G20 host, only know the difficulty when you are

  On June 29, Indonesian President Joko Widodo, who had just attended the three-day G7 summit at the Ellmau Palace Hotel in southern Germany, took the night train to Kyiv. He will then travel to Moscow to meet Putin. As a result, Jokowi became the first Asian leader to visit Kyiv and Moscow since the war between Russia and Ukraine.
  Since February this year, dozens of countries around the world have been experiencing crises of rising food prices, energy shortages and financial turmoil. Against this background, Widodo’s trip to Europe and the G20 summit to be held in about four months have been pinned on hopes of persuading peace and promoting talks. After all, Jakarta did not fully blame the Russian side for the conflict between Russia and Ukraine before, and Jokowi also rejected Zelensky’s request to donate weapons.
  Indonesia, the world’s fourth most populous country, will host the G20 summit in Bali in November. As early as the beginning of May, Joko Widodo invited Putin, who launched a major military operation, to participate in the G20. Interestingly, the former also sent an invitation to Ukrainian President Zelensky.
  As early as after the Russian-Ukrainian war, the leaders of the United States, Australia, Canada and other Western countries have successively expressed their views calling for Russia to be removed from the G20. But now, unsurprisingly, Putin has given a positive response to Jokowi’s invitation.

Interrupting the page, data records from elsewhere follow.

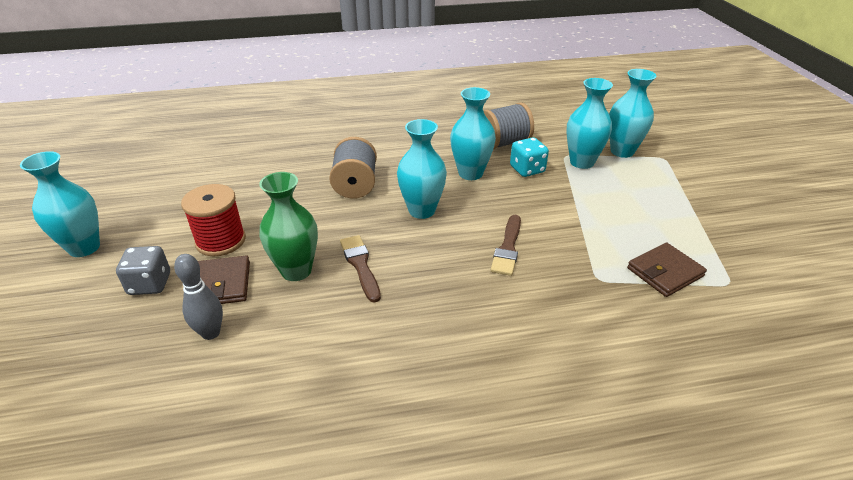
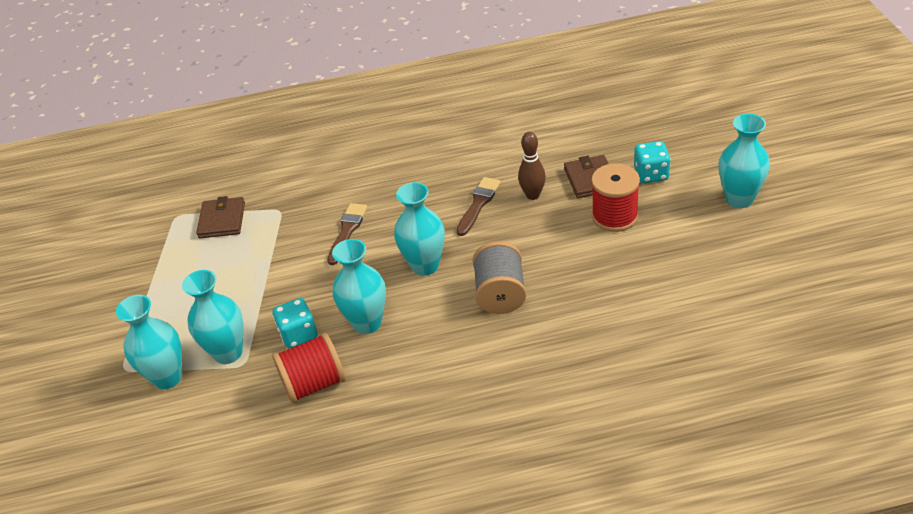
camera: 175 degrees left, 5 degrees up
grey dice [116,246,170,295] -> turquoise dice [634,141,671,183]
grey bowling pin [174,254,223,340] -> none
green vase [259,172,318,281] -> brown bowling pin [518,132,546,200]
brown brush [340,235,381,303] -> brown brush turned 135 degrees counterclockwise [456,177,501,236]
grey spool [483,102,534,149] -> red spool [272,333,346,403]
brown wallet [627,243,707,297] -> brown wallet turned 60 degrees counterclockwise [196,196,245,238]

His assistant revealed that Putin received an invitation letter from Jokowi, and the Russian side will attend the summit.

  The formulation of the G20 invitation list has become the first link that Jokowi needs to worry about.

  According to G20 past tradition, the host can invite non-member countries to participate in some meetings during the summit as observers. Perhaps Jokowi’s intention to invite Zelensky is similar to Germany’s invitation to Jokowi at the G7 summit. After all, the G20 economy accounts for about 85% of the world’s total. Of course, Jokowi wants to take this opportunity to prove the country’s diplomatic and leadership.
  The G20 summit, which was originally the main topic of the economy, is a highlight stage for Indonesia, whose economy is expected to grow by 4.5% to 5.2% in the first quarter of this year. However, the outbreak of the Russian-Ukrainian war has made the formulation of the G20 invitation list. , has become the primary link that Jokowi needs to worry about.
  The more realistic challenge is that if Putin and Zelensky both attend the meeting in person, the latter will of course create an image of being willing to engage with other countries on such an international occasion, but in a state of wartime hostility, the former will probably refuse. Attend any event where Zelensky is present; on the other hand, U.S. President Biden, who has a sharp relationship with Putin, also requires the host to think carefully about the issues to be avoided; also, it is necessary to consider that after Zelensky is present, some countries initiate a boycott behavior, or the possibility of reassigning a lower-level delegation to the meeting—how to design the process of the summit to avoid the “confrontation” of these focal figures has been a headache for a while.
  For those who are looking forward to peace, the ideal situation is that, as the leader of this year’s G20 rotating presidency, Jokowi’s visit can bring both sides of the war back to the negotiating table. One fact is that although the previous rounds of negotiations have achieved limited substantive results, if the two sides of the conflict do not engage in dialogue and diplomatic mediation, the possibility of ending the war is hard to say; , at least to come up with relevant plans to curb the further escalation of the war.